Quote the whole listing verbatim.

## DATASET EXCERPT
►
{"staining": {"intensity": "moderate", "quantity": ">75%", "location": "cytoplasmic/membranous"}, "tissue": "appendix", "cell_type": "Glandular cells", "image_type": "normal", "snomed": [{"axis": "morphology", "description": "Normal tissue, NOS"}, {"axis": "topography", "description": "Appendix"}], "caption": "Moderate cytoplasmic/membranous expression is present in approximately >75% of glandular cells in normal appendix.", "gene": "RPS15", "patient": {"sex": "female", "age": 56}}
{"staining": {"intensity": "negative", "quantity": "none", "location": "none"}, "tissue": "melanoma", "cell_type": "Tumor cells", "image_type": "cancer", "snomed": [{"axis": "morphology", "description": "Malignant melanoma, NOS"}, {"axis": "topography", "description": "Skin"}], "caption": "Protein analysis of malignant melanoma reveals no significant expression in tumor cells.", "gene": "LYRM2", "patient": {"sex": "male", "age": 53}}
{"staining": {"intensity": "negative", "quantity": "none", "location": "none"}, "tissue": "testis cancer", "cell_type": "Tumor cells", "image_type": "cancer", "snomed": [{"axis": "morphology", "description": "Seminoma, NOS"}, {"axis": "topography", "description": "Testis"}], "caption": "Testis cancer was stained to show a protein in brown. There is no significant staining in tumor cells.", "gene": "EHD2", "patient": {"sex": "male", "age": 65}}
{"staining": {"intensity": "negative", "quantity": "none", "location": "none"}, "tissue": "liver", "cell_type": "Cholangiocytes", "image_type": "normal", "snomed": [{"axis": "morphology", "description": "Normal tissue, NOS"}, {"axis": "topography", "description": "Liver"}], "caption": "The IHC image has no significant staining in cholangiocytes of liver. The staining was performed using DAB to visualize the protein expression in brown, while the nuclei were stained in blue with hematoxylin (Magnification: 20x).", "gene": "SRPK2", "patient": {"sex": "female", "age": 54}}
◄
## RESULT
{"staining": {"intensity": "moderate", "quantity": ">75%", "location": "cytoplasmic/membranous"}, "tissue": "appendix", "cell_type": "Glandular cells", "image_type": "normal", "snomed": [{"axis": "morphology", "description": "Normal tissue, NOS"}, {"axis": "topography", "description": "Appendix"}], "caption": "Moderate cytoplasmic/membranous expression is present in approximately >75% of glandular cells in normal appendix.", "gene": "RPS15", "patient": {"sex": "female", "age": 56}}
{"staining": {"intensity": "negative", "quantity": "none", "location": "none"}, "tissue": "melanoma", "cell_type": "Tumor cells", "image_type": "cancer", "snomed": [{"axis": "morphology", "description": "Malignant melanoma, NOS"}, {"axis": "topography", "description": "Skin"}], "caption": "Protein analysis of malignant melanoma reveals no significant expression in tumor cells.", "gene": "LYRM2", "patient": {"sex": "male", "age": 53}}
{"staining": {"intensity": "negative", "quantity": "none", "location": "none"}, "tissue": "testis cancer", "cell_type": "Tumor cells", "image_type": "cancer", "snomed": [{"axis": "morphology", "description": "Seminoma, NOS"}, {"axis": "topography", "description": "Testis"}], "caption": "Testis cancer was stained to show a protein in brown. There is no significant staining in tumor cells.", "gene": "EHD2", "patient": {"sex": "male", "age": 65}}
{"staining": {"intensity": "negative", "quantity": "none", "location": "none"}, "tissue": "liver", "cell_type": "Cholangiocytes", "image_type": "normal", "snomed": [{"axis": "morphology", "description": "Normal tissue, NOS"}, {"axis": "topography", "description": "Liver"}], "caption": "The IHC image has no significant staining in cholangiocytes of liver. The staining was performed using DAB to visualize the protein expression in brown, while the nuclei were stained in blue with hematoxylin (Magnification: 20x).", "gene": "SRPK2", "patient": {"sex": "female", "age": 54}}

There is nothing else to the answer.